### Exercise description
Go through the entries below and count the lines holding the word "paint". Reply with only the number, please.

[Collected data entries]
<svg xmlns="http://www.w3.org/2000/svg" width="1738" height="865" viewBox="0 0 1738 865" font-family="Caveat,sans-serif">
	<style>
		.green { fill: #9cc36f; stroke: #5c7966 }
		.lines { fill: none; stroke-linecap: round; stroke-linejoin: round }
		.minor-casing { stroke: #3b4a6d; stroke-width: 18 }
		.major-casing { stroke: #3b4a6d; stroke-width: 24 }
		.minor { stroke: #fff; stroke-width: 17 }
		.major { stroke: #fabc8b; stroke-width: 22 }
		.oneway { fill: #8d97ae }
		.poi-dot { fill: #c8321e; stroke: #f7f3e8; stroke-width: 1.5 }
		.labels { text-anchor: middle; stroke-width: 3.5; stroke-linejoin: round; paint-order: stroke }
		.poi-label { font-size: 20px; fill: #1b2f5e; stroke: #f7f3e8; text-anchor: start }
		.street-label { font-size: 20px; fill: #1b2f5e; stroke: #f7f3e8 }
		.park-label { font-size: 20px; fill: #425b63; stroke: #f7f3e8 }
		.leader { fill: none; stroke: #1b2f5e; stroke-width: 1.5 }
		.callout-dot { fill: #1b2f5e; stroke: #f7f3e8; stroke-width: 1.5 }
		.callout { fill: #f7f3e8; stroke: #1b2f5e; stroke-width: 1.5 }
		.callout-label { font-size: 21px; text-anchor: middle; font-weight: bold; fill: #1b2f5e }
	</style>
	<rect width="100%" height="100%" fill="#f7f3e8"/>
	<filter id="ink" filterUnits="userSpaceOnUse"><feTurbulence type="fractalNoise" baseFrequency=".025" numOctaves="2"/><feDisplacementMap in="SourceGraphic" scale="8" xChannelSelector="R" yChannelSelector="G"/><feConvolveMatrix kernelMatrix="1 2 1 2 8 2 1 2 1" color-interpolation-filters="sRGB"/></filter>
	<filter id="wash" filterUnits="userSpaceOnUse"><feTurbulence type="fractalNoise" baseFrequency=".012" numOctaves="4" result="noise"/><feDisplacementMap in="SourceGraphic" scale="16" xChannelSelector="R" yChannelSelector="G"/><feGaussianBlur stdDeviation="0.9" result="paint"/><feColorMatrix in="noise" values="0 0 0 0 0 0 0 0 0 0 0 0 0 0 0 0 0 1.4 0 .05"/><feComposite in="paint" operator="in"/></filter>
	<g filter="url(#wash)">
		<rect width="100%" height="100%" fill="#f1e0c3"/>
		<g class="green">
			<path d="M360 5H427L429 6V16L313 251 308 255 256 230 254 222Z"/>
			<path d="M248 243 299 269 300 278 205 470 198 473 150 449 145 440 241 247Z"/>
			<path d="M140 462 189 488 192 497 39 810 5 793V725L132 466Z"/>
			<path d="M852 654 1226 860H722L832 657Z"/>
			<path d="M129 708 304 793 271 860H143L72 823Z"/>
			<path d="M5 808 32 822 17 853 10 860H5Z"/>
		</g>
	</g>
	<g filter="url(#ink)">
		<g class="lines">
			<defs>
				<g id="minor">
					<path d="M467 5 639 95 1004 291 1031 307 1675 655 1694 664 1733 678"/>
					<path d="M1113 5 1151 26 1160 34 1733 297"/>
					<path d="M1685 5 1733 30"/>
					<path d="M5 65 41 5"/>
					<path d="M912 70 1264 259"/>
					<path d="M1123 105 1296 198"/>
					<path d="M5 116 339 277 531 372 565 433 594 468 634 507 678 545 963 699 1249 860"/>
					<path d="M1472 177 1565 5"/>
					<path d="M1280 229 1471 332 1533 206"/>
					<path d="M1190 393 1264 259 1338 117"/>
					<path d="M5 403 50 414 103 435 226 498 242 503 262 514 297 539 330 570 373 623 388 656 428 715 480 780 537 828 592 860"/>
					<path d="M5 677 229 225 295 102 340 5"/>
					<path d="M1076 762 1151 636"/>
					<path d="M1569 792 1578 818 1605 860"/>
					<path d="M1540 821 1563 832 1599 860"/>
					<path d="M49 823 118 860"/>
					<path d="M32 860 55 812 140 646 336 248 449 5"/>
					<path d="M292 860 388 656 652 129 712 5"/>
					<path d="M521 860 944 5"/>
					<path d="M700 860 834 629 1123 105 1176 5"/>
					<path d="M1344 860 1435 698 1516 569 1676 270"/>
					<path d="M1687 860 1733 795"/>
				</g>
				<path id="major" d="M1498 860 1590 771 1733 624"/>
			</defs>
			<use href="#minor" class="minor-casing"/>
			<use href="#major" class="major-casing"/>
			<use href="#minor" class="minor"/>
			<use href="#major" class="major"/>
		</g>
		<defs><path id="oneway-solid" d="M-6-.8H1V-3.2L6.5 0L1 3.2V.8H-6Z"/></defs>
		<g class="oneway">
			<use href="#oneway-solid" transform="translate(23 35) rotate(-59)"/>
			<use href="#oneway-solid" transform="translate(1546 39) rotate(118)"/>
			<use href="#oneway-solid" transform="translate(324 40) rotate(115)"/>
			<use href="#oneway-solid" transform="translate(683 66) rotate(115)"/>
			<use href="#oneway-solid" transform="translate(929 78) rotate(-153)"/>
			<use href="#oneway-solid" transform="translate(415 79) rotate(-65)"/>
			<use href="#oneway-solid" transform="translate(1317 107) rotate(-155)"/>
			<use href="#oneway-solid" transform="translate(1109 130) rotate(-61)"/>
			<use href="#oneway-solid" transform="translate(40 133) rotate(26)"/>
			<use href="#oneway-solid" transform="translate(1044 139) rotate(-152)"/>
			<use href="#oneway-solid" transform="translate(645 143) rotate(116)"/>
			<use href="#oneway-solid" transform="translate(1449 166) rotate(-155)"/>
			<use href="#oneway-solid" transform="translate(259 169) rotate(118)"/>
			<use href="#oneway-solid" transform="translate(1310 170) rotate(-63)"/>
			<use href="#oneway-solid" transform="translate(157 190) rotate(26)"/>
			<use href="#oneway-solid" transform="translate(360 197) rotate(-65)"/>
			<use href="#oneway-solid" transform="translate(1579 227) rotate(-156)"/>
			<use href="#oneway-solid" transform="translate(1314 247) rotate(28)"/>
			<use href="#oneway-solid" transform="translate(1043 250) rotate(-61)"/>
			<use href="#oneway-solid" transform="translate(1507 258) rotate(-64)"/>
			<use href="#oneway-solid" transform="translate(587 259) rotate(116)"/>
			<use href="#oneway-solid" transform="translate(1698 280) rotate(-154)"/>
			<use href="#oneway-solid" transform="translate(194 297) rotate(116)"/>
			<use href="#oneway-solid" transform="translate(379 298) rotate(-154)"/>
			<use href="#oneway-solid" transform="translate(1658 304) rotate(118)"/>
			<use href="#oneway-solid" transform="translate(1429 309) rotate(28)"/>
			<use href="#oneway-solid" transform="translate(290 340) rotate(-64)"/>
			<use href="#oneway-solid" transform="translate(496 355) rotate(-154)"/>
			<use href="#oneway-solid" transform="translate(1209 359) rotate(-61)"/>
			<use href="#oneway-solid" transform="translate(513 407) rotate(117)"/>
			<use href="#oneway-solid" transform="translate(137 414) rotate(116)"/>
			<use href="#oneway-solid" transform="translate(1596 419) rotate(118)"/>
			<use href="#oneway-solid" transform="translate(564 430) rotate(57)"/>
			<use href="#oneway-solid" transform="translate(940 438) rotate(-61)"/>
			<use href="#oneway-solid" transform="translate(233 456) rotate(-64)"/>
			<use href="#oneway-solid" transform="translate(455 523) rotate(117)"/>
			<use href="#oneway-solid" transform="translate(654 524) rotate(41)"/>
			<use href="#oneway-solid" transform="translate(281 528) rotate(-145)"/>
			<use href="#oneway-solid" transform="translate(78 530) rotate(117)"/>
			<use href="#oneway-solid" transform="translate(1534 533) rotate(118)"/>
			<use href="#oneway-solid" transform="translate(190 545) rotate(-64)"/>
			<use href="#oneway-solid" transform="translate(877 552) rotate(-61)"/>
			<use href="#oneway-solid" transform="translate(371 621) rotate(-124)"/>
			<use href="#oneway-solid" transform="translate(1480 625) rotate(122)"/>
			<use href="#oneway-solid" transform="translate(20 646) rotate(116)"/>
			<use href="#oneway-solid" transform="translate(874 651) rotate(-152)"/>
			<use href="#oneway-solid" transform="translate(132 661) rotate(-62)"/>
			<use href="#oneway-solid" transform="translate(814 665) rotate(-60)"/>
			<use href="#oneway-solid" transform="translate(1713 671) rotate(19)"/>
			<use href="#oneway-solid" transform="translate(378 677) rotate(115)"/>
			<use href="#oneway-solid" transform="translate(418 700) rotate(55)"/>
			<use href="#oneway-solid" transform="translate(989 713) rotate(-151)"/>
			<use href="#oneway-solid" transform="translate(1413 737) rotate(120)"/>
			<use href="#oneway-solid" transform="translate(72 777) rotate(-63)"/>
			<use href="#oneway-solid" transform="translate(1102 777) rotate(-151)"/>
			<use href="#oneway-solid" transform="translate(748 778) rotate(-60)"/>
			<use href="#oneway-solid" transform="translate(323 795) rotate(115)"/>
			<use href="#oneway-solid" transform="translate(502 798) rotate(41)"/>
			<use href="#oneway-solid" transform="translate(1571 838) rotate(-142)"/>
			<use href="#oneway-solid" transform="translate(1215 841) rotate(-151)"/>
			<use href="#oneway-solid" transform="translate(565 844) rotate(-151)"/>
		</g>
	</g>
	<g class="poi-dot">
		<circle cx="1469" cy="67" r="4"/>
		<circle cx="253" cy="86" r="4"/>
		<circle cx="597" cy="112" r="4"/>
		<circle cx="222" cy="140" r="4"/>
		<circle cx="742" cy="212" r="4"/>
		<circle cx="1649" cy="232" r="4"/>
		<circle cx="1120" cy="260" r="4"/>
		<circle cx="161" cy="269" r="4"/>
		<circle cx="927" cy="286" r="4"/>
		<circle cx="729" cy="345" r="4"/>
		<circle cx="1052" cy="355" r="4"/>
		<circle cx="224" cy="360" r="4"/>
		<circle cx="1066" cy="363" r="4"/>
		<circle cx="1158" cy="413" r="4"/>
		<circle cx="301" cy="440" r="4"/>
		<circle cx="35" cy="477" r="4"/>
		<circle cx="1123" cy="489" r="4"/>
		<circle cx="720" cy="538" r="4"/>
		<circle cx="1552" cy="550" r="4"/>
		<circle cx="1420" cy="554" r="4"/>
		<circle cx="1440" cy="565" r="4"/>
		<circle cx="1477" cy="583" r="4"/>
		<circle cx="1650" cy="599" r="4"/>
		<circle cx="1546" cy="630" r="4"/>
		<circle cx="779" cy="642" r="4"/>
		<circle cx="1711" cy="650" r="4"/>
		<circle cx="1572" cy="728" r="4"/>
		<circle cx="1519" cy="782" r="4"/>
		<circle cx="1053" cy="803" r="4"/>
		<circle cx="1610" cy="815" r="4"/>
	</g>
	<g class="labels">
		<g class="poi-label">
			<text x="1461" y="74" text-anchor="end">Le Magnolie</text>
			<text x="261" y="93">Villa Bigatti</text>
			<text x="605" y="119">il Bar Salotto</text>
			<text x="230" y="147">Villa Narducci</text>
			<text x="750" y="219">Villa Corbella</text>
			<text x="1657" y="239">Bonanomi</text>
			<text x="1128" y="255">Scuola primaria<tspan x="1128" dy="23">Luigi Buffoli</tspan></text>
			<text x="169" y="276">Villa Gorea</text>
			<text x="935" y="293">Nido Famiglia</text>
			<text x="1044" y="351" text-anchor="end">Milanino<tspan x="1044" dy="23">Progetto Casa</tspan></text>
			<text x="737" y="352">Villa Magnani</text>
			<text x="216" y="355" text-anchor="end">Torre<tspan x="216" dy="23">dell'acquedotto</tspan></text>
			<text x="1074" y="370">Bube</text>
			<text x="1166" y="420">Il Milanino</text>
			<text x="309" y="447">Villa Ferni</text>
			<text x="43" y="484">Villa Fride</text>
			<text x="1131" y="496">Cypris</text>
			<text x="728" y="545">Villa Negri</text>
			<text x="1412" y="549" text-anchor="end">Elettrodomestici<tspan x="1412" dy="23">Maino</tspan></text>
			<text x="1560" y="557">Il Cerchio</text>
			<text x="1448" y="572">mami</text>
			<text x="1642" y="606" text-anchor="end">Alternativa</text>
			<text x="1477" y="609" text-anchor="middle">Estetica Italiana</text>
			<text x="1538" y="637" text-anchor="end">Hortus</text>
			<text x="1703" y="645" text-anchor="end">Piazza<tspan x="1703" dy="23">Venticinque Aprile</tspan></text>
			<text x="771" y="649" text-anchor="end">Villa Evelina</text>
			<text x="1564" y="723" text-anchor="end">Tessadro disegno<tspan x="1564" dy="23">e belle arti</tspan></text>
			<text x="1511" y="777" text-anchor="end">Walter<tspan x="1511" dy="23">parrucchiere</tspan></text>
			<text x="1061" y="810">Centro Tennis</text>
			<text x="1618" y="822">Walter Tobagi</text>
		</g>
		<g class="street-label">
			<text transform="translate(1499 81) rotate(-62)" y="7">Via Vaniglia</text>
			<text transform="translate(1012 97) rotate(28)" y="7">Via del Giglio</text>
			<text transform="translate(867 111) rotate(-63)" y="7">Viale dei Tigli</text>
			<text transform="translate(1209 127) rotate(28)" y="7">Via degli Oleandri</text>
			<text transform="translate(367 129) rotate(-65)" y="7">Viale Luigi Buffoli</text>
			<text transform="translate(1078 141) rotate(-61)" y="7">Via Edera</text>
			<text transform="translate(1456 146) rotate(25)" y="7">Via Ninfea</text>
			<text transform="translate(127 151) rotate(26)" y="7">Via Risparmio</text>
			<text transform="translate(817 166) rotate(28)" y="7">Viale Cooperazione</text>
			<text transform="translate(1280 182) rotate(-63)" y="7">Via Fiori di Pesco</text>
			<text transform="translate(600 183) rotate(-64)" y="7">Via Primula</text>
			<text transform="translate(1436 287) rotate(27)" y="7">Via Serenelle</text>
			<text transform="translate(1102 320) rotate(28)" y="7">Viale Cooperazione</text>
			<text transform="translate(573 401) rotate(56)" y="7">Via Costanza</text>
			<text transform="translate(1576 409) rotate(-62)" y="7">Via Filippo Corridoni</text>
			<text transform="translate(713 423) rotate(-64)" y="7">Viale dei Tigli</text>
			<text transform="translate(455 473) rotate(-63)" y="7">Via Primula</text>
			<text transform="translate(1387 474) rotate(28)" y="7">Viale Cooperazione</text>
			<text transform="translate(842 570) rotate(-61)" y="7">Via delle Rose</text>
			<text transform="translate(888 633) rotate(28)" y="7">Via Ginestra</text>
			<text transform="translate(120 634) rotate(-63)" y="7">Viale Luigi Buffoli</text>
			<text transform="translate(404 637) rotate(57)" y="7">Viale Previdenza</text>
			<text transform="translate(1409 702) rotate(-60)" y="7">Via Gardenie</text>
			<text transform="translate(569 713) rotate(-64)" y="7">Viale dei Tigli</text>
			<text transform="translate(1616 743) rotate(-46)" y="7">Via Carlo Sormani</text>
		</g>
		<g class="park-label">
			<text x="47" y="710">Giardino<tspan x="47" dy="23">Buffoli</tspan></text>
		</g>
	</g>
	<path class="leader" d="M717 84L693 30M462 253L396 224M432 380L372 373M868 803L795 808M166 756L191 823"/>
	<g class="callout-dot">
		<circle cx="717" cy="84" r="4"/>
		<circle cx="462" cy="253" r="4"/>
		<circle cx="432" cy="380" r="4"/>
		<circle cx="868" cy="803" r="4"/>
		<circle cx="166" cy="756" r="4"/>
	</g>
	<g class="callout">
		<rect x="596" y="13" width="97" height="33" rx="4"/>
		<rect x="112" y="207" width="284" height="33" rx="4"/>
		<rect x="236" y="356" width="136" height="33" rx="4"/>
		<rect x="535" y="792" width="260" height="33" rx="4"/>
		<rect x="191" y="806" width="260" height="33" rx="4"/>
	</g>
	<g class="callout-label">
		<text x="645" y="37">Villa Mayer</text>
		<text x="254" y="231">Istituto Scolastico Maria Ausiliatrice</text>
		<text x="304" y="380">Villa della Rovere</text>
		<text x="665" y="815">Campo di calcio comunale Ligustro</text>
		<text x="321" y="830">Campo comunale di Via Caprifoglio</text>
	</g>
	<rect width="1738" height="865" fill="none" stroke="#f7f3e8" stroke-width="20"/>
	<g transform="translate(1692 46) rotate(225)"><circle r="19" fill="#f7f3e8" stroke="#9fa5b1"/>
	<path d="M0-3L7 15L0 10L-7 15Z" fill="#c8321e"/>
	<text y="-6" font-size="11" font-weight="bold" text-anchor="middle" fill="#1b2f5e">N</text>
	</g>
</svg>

### Response
2